-1

I am looking for links (not urls of pages) written in job postings on a particular website. I would like to scan the website and copy all strings beginning with http or www on ALL the pages (about 1000)

I am on windows 7. i dont know how to run scripts. Can anybody suggest a efficient way of doing this?

Would i have to first download all html pages? If so, then what software should i use for downloading and scanning and copying for the string?

M Singh
  • 21

3 Answers3

2

When we keep in mind that running scripts is not an option for you, you could take the approach to download the source code of a page (right click -> download source code).

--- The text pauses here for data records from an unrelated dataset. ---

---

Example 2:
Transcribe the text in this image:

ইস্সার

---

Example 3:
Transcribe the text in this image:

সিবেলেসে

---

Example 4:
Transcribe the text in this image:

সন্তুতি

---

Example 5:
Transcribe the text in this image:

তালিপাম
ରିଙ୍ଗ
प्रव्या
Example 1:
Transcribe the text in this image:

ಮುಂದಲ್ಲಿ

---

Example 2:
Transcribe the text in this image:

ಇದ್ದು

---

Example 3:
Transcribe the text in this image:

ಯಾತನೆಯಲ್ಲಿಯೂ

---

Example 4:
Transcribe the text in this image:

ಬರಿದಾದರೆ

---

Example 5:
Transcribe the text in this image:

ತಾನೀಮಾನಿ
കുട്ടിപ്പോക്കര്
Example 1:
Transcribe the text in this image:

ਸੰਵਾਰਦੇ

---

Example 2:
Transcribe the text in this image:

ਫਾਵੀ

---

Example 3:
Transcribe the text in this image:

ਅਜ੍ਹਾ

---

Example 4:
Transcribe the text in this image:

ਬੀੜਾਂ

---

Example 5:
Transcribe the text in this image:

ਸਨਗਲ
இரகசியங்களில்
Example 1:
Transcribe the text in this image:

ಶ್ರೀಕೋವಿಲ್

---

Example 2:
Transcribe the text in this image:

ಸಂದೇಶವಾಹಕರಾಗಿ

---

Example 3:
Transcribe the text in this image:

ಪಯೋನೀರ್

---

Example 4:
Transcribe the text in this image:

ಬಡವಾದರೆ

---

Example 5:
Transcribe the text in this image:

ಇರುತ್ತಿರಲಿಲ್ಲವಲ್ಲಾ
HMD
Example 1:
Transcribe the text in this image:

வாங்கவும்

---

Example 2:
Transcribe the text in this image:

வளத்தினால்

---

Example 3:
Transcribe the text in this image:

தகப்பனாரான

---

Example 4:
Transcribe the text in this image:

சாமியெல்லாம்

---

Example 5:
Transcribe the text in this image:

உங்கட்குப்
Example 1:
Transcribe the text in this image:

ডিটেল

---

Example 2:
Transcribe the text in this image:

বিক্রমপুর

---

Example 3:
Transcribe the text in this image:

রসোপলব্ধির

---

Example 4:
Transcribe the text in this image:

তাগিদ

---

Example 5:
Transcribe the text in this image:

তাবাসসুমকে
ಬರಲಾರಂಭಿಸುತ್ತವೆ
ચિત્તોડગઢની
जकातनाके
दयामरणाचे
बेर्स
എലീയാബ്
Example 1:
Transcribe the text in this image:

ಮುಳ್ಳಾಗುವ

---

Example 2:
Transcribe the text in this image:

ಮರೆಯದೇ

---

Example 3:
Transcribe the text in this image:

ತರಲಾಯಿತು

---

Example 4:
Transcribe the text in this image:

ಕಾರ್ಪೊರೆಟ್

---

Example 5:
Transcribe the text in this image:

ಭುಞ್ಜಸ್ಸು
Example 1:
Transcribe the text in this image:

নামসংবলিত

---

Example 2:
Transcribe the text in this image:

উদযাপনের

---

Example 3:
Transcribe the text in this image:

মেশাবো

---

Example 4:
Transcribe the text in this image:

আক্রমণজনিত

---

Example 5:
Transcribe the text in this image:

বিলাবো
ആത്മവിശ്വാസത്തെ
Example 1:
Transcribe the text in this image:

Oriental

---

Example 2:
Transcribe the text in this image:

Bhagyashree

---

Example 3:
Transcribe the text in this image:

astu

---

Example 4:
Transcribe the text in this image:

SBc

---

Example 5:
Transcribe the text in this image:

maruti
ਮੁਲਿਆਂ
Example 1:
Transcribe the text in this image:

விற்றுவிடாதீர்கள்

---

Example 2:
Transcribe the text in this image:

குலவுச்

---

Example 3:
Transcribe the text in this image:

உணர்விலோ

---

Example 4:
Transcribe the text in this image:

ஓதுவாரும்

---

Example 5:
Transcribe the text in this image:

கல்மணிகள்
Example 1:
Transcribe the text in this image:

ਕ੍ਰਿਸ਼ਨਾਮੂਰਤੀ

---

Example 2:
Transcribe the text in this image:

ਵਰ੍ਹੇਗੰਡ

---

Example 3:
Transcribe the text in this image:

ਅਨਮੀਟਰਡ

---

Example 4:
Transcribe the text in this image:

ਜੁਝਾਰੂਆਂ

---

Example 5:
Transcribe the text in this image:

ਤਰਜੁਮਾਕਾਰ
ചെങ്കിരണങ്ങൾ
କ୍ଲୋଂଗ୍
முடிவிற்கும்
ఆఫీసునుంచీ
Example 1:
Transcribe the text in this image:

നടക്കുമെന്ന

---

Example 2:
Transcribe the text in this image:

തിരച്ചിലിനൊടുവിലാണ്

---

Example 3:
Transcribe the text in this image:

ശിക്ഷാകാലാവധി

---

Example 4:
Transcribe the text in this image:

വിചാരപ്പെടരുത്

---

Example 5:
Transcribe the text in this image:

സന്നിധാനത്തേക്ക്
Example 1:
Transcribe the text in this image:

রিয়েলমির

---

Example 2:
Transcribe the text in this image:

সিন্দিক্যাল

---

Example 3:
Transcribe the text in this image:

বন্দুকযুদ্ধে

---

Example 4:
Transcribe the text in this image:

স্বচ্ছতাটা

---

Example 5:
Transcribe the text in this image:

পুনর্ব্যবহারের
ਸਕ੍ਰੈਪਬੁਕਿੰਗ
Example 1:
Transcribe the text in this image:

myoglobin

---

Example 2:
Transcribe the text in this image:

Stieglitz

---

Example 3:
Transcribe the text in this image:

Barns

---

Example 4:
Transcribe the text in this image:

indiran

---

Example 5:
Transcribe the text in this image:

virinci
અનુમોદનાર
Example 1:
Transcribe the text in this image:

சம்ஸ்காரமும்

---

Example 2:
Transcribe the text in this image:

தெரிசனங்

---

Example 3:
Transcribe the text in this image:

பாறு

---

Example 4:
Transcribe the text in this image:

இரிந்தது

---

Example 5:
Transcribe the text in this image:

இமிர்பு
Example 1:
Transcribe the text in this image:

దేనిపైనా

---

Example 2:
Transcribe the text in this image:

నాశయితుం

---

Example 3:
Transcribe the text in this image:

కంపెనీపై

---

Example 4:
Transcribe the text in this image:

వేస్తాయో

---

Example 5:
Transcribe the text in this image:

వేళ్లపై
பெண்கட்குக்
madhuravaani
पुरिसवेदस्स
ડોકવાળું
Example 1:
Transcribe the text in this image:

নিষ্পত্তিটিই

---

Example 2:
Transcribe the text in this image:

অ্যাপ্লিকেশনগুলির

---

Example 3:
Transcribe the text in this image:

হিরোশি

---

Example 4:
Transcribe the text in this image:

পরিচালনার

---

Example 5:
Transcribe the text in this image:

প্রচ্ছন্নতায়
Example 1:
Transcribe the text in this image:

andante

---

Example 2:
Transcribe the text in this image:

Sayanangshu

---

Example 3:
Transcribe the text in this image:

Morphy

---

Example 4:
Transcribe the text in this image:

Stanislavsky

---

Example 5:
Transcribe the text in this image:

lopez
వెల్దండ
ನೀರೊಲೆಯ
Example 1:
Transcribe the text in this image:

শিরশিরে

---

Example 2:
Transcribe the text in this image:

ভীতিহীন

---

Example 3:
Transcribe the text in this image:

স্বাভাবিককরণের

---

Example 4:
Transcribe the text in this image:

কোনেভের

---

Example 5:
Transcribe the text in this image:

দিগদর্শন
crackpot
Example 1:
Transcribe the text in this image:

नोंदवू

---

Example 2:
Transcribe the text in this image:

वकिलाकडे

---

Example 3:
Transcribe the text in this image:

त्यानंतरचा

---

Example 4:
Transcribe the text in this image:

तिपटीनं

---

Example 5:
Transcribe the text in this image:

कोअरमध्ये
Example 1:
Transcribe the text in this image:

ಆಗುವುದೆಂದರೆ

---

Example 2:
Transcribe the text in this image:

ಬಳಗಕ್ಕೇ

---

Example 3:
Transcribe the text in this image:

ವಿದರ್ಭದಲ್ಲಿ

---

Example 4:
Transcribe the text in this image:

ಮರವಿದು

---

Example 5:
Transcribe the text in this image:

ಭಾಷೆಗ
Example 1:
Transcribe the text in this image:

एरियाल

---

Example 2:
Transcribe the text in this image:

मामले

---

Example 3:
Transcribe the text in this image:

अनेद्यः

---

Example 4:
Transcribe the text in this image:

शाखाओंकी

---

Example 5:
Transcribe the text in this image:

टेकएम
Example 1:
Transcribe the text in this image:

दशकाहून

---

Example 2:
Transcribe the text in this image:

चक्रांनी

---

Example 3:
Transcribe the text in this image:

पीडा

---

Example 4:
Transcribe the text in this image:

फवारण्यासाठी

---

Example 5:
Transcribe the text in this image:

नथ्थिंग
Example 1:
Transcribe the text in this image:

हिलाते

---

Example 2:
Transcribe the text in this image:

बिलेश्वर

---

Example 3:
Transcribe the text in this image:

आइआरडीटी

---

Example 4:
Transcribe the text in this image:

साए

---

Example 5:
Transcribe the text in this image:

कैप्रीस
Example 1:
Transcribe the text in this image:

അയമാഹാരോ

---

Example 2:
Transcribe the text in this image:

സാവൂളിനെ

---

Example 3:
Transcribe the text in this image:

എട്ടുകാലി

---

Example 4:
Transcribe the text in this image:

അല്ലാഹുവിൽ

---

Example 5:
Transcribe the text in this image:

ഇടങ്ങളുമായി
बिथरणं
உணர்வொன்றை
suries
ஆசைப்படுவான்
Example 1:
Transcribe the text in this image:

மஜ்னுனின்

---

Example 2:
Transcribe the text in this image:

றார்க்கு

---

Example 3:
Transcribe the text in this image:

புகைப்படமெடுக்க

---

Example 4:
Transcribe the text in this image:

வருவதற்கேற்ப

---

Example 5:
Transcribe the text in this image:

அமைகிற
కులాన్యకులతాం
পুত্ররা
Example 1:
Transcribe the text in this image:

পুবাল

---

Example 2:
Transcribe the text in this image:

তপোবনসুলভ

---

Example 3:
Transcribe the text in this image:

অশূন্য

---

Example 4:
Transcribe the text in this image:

You then can open it with e.g. notepad and search the content by pressing [Ctrl] + [F].

Another way would be using the URLStringGrabber: http://www.nirsoft.net/utils/url_string_grabber.html

1

You can easly achieve that in Opera, just open left pane - Links, and you can copy all of them to clipboard

0

I find the program WinHTTrack to be useful for this purpose. There is a combination of options that allow you to download a single page, but change the URLs to a specific, absolute format so that you can later search the raw HTML and be guaranteed almost all of the links.

  1. After setting the mirror name and progressing to the next screen, change the Action to "Download web site(s)".
  2. Put the URL of the page that contains more web pages in the "Web Addresses: (URL)" box.
  3. Select Options -> Experts Only
  4. Change the "Rewrite Links: internal / external" to "Absolute URI / Absolute URL" (or, if you're only using the page for scraping URLs, "Absolute URL / Absolute URL").
  5. Press OK, then Next, then navigate through the options as usual.

More information about HTTrack can be found on the tag.

wizzwizz4
  • 749